Can Excel use AI to analyze data?
Yes, and you've got three routes. Microsoft 365 Copilot runs inside Excel to summarize tables, suggest formulas, and build charts. You can also drop an Excel file into a chat tool like ChatGPT or Claude and just ask. Or you can hand your spreadsheet to a dedicated AI data analytics tool that saves it as a dataset and answers your questions for you. Pick the one that matches how often you'll come back to the file.
How do I analyze data in Excel with AI without formulas?
You skip the formula and say what you're after. In Copilot, or after uploading the file to an AI data tool, type something like "total revenue by month in 2025." The AI figures out the math, runs it, and hands back a number, table, or chart. No SUMIFS, no pivot tables.
What is the best AI for Excel data analysis?
There isn't one winner. For quick edits inside a single workbook, Copilot is the most tightly integrated. For a deep dig into one file, ChatGPT Advanced Data Analysis or Claude are hard to beat.

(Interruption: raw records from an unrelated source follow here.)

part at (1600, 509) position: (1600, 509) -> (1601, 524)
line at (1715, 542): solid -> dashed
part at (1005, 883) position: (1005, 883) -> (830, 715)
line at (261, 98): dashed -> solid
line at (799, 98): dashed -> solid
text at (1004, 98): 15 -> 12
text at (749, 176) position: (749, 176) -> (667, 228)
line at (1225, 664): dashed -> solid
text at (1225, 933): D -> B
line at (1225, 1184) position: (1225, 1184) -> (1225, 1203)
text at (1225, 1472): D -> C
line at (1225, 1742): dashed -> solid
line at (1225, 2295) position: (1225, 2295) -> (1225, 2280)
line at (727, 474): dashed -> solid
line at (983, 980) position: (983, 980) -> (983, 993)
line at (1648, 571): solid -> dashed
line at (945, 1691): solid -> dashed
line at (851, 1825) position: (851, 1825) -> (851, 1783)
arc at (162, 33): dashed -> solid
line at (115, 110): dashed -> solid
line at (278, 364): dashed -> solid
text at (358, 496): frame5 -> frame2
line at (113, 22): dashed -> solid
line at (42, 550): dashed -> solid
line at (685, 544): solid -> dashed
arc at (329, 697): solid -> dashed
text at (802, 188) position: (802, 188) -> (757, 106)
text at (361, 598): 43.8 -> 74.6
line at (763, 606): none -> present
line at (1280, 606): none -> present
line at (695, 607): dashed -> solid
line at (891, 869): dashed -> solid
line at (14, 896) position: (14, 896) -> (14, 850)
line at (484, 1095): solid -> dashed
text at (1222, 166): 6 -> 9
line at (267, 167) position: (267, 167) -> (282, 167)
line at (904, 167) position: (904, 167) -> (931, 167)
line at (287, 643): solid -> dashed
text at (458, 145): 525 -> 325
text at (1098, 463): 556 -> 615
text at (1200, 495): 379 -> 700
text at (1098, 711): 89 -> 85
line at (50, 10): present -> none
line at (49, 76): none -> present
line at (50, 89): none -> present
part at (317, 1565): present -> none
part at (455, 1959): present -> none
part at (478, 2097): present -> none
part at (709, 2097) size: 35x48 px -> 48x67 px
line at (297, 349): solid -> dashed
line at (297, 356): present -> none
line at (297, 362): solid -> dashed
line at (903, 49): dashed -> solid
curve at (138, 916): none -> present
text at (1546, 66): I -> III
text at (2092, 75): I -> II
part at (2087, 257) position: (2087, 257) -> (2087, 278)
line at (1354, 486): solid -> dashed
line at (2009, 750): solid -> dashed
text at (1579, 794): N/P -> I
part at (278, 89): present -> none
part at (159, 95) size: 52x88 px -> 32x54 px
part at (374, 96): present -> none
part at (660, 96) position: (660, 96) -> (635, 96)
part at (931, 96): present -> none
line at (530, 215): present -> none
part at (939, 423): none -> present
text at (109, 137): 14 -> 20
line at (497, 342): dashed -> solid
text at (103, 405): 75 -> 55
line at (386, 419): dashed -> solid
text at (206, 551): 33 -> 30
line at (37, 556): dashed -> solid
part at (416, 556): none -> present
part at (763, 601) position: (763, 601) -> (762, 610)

And when a whole team leans on the same spreadsheets and needs repeatable reports with automatic refresh, something purpose-built like Quiriz earns its keep. Match the tool to the job in front of you.
Is AI in Excel free?
Not entirely. Copilot in Excel is a paid add-on that sits on top of a Microsoft 365 subscription. If you want free, ChatGPT's free tier handles light file analysis, and dedicated tools like Quiriz have free tiers too. In short, you can analyze Excel data with AI at no cost within some usage caps, then pay once you need higher limits or team features.

Pricing referenced is as published by each vendor as of July 2026 and changes often, so confirm current figures on each provider's site.